Extracted page text data:
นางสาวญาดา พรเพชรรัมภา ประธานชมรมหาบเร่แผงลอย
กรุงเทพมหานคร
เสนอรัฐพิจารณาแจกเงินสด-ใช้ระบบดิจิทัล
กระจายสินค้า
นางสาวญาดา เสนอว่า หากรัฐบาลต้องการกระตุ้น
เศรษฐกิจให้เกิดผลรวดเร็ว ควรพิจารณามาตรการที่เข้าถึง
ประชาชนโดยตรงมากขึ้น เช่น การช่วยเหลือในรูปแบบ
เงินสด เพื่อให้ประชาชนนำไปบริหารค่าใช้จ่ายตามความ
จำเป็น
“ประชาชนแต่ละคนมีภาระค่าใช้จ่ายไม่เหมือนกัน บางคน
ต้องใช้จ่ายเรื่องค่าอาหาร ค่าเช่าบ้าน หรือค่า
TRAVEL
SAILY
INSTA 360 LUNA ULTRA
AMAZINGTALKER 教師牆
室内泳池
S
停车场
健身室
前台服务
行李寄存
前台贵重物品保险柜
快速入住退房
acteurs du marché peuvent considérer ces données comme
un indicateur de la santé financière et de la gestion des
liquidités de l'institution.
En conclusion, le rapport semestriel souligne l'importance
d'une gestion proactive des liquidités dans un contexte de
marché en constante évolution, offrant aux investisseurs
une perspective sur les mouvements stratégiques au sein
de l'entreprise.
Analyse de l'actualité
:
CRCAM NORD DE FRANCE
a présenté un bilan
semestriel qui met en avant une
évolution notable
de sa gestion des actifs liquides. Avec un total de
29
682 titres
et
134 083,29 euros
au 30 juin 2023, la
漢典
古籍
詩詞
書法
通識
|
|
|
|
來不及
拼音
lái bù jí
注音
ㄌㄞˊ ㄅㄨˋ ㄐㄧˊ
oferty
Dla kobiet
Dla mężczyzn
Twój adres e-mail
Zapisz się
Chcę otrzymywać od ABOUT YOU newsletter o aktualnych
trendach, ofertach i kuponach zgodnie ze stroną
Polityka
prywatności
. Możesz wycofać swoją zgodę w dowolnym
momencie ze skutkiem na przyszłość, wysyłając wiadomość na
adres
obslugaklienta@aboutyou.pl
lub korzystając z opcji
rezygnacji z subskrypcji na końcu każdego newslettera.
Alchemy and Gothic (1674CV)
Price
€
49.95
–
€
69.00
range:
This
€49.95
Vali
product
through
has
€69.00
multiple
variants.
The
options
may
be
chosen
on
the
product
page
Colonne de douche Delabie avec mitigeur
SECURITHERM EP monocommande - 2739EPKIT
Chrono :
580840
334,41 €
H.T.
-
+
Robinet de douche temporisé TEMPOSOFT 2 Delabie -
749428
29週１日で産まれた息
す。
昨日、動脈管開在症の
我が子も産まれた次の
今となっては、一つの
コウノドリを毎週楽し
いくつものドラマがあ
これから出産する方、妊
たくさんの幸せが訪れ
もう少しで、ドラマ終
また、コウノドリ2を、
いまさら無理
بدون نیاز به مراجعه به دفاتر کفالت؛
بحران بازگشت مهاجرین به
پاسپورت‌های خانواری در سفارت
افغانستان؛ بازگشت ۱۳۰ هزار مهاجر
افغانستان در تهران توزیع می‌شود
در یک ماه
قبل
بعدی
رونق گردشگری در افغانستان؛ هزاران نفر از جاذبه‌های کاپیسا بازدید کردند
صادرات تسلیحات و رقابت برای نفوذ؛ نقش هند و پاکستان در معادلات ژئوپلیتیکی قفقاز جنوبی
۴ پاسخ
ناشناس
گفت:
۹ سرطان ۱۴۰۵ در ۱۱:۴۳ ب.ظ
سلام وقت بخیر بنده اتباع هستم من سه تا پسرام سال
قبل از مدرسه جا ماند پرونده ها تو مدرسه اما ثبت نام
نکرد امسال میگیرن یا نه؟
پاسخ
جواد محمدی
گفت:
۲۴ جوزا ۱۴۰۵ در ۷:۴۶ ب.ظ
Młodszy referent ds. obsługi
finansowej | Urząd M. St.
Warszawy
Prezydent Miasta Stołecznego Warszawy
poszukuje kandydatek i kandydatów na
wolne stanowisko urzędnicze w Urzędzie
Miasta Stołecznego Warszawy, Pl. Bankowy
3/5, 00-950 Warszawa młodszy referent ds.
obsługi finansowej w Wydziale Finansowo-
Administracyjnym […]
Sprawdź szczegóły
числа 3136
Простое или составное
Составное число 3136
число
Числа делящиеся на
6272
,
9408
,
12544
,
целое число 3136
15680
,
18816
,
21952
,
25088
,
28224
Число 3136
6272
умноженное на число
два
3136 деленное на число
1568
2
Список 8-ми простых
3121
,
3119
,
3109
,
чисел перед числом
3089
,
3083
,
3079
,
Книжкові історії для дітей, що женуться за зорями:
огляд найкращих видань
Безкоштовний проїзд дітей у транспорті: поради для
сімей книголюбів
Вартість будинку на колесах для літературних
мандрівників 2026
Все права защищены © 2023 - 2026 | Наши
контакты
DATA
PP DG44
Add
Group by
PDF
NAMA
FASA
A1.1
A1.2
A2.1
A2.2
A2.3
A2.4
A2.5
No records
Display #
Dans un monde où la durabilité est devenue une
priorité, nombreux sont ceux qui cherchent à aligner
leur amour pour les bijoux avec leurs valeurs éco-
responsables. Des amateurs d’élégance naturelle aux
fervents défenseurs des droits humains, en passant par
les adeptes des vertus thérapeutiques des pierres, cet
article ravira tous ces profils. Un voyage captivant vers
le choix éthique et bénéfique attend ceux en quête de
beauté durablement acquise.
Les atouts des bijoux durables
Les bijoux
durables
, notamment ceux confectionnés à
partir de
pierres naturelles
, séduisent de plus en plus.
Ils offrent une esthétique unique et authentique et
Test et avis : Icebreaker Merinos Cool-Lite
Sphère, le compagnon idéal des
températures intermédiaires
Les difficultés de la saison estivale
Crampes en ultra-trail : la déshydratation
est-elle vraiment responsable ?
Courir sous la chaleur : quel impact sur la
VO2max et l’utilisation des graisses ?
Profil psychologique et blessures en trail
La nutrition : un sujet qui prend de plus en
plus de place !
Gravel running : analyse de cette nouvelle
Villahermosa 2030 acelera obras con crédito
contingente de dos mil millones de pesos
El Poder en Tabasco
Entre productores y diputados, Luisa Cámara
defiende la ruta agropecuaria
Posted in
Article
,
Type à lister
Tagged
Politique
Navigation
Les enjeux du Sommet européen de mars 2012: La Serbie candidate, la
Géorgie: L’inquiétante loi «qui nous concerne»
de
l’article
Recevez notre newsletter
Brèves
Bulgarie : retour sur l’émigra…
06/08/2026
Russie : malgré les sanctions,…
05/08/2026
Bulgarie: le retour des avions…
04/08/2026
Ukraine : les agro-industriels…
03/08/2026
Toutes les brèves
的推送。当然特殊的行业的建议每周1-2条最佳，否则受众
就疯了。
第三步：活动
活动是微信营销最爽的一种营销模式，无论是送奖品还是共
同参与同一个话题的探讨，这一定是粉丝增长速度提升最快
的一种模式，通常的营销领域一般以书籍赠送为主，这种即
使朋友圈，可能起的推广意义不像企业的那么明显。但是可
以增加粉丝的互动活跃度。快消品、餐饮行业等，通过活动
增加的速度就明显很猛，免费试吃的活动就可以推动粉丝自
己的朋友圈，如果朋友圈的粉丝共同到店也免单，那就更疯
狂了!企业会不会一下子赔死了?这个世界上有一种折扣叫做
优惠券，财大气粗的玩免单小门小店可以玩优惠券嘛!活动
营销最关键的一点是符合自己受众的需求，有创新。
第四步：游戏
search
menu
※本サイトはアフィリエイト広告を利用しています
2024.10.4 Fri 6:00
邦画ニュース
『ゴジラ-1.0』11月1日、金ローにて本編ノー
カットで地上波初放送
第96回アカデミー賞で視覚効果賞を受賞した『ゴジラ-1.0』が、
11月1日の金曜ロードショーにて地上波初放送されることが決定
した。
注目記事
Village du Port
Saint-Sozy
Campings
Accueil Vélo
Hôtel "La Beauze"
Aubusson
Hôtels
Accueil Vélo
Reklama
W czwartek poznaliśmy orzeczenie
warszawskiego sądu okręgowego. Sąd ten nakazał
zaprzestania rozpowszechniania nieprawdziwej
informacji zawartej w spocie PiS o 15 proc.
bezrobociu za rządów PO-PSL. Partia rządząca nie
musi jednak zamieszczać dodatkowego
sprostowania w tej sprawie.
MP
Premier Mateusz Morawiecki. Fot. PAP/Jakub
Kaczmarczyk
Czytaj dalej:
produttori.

## WHAT THE EXERCISE ASKS
Each line of the records above, from the first through the one containing "acteurs du marché", is to be retyped exactly; no other line belongs.

## RESULT FOR THIS EXERCISE
นางสาวญาดา พรเพชรรัมภา ประธานชมรมหาบเร่แผงลอย
กรุงเทพมหานคร
เสนอรัฐพิจารณาแจกเงินสด-ใช้ระบบดิจิทัล
กระจายสินค้า
นางสาวญาดา เสนอว่า หากรัฐบาลต้องการกระตุ้น
เศรษฐกิจให้เกิดผลรวดเร็ว ควรพิจารณามาตรการที่เข้าถึง
ประชาชนโดยตรงมากขึ้น เช่น การช่วยเหลือในรูปแบบ
เงินสด เพื่อให้ประชาชนนำไปบริหารค่าใช้จ่ายตามความ
จำเป็น
“ประชาชนแต่ละคนมีภาระค่าใช้จ่ายไม่เหมือนกัน บางคน
ต้องใช้จ่ายเรื่องค่าอาหาร ค่าเช่าบ้าน หรือค่า
TRAVEL
SAILY
INSTA 360 LUNA ULTRA
AMAZINGTALKER 教師牆
室内泳池
S
停车场
健身室
前台服务
行李寄存
前台贵重物品保险柜
快速入住退房
acteurs du marché peuvent considérer ces données comme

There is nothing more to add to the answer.